Wakil Ketua Komisi II DPR RI, Bahtra Banong, menilai kinerja Dewan Kehormatan Penyelenggara Pemilu (DKPP) belum maksimal, termasuk dalam pelaksanaan pemungutan suara ulang (PSU). Menurutnya, DKPP tidak fokus dan justru sibuk mengurus perkara yang bukan prioritas utama.
“DKPP menangani terlalu banyak kasus, tapi mohon yang diprioritaskan adalah yang menyangkut substansi pemilu. Jangan sampai urusan pribadi seperti perselingkuhan malah diutamakan, sementara persoalan serius terkait penyelenggaraan Pemilu dan Pilkada justru terabaikan,” ujar Bahtra dalam rapat kerja dan rapat dengar pendapat Komisi II DPR RI bersama Wamendagri, KPU, Bawaslu, dan DKPP di Kompleks Parlemen, Senayan, Jakarta, Senin (5/5/2025).

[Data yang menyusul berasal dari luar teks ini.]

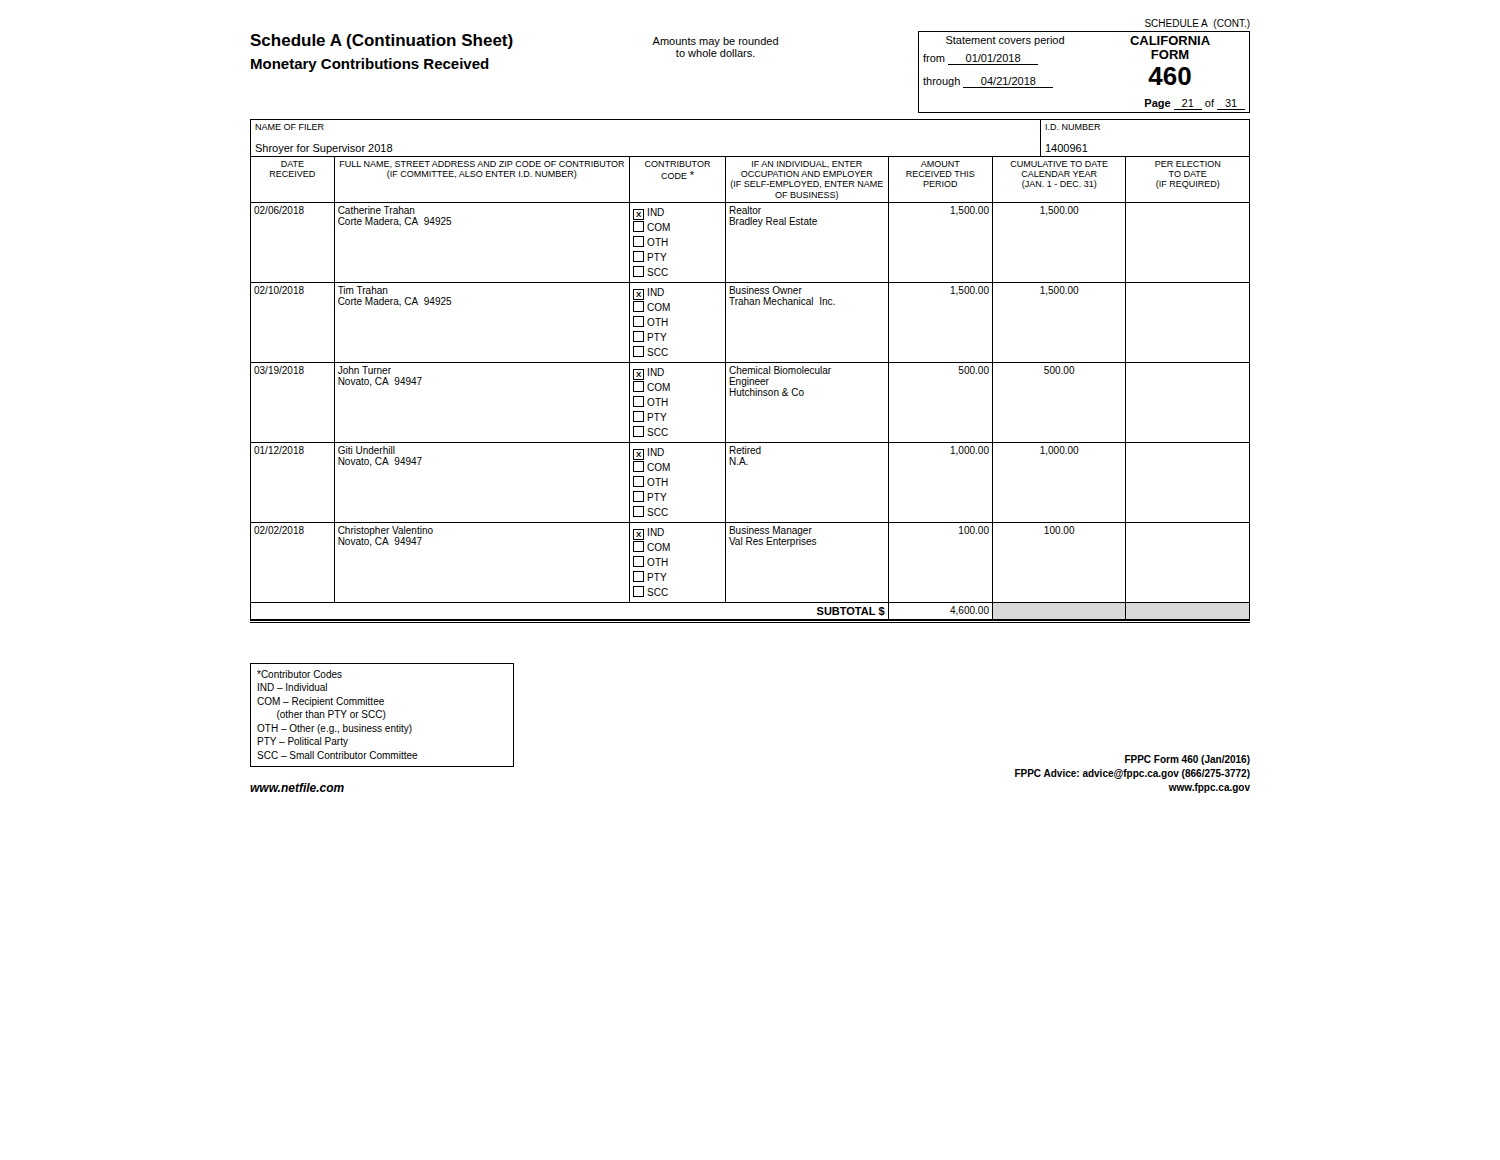SCHEDULE A (CONT.)
Schedule A (Continuation Sheet)
Monetary Contributions Received
Amounts may be rounded
to whole dollars.
Statement covers period
from 01/01/2018
through 04/21/2018
CALIFORNIA
FORM
460
Page 21 of 31
NAME OF FILER
Shroyer for Supervisor 2018
I.D. NUMBER
1400961
| DATE RECEIVED | FULL NAME, STREET ADDRESS AND ZIP CODE OF CONTRIBUTOR (IF COMMITTEE, ALSO ENTER I.D. NUMBER) | CONTRIBUTOR CODE * | IF AN INDIVIDUAL, ENTER OCCUPATION AND EMPLOYER (IF SELF-EMPLOYED, ENTER NAME OF BUSINESS) | AMOUNT RECEIVED THIS PERIOD | CUMULATIVE TO DATE CALENDAR YEAR (JAN. 1 - DEC. 31) | PER ELECTION TO DATE (IF REQUIRED) |
| --- | --- | --- | --- | --- | --- | --- |
| 02/06/2018 | Catherine Trahan Corte Madera, CA 94925 | IND COM OTH PTY SCC | Realtor Bradley Real Estate | 1,500.00 | 1,500.00 | |
| 02/10/2018 | Tim Trahan Corte Madera, CA 94925 | IND COM OTH PTY SCC | Business Owner Trahan Mechanical Inc. | 1,500.00 | 1,500.00 | |
| 03/19/2018 | John Turner Novato, CA 94947 | IND COM OTH PTY SCC | Chemical Biomolecular Engineer Hutchinson & Co | 500.00 | 500.00 | |
| 01/12/2018 | Giti Underhill Novato, CA 94947 | IND COM OTH PTY SCC | Retired N.A. | 1,000.00 | 1,000.00 | |
| 02/02/2018 | Christopher Valentino Novato, CA 94947 | IND COM OTH PTY SCC | Business Manager Val Res Enterprises | 100.00 | 100.00 | |
| SUBTOTAL $ | 4,600.00 | | |
*Contributor Codes
IND – Individual
COM – Recipient Committee
(other than PTY or SCC)
OTH – Other (e.g., business entity)
PTY – Political Party
SCC – Small Contributor Committee
www.netfile.com
FPPC Form 460 (Jan/2016)
FPPC Advice: advice@fppc.ca.gov (866/275-3772)
www.fppc.ca.gov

Ia mencontohkan, dari 19 daerah yang sudah melaksanakan PSU, 12 di antaranya kembali digugat ke Mahkamah Konstitusi (MK). Gugatan itu umumnya menyoroti isu ketidaknetralan penyelenggara, politik uang, dan pelanggaran berulang yang tak kunjung ditindak tegas.
Politisi Fraksi Partai Gerindra ini menekankan bahwa PSU pasca putusan MK seharusnya menjadi fokus utama DKPP.
“PSU ini adalah jalan terakhir dalam menegakkan keadilan dan hukum pilkada. Jadi semestinya DKPP benar-benar memastikan penyelenggaranya beretika dan profesional,” tegasnya.
Ia juga menyoroti inkonsistensi dalam pemberian sanksi terhadap penyelenggara pemilu.
“Ada laporan pelanggaran berulang yang hanya dikenai sanksi ringan. Tapi ada juga yang baru sekali melanggar langsung dipecat. Ini mencerminkan ketidakprofesionalan dalam penanganan pelanggaran,” tambahnya.
Sebagai informasi, dari 24 daerah yang diperintahkan MK untuk melakukan PSU, 19 sudah melaksanakan, namun 7 di antaranya kembali bersengketa melalui PHPU (Perselisihan Hasil Pemilihan Umum), dan 5 daerah lainnya telah mendaftarkan gugatan ke MK.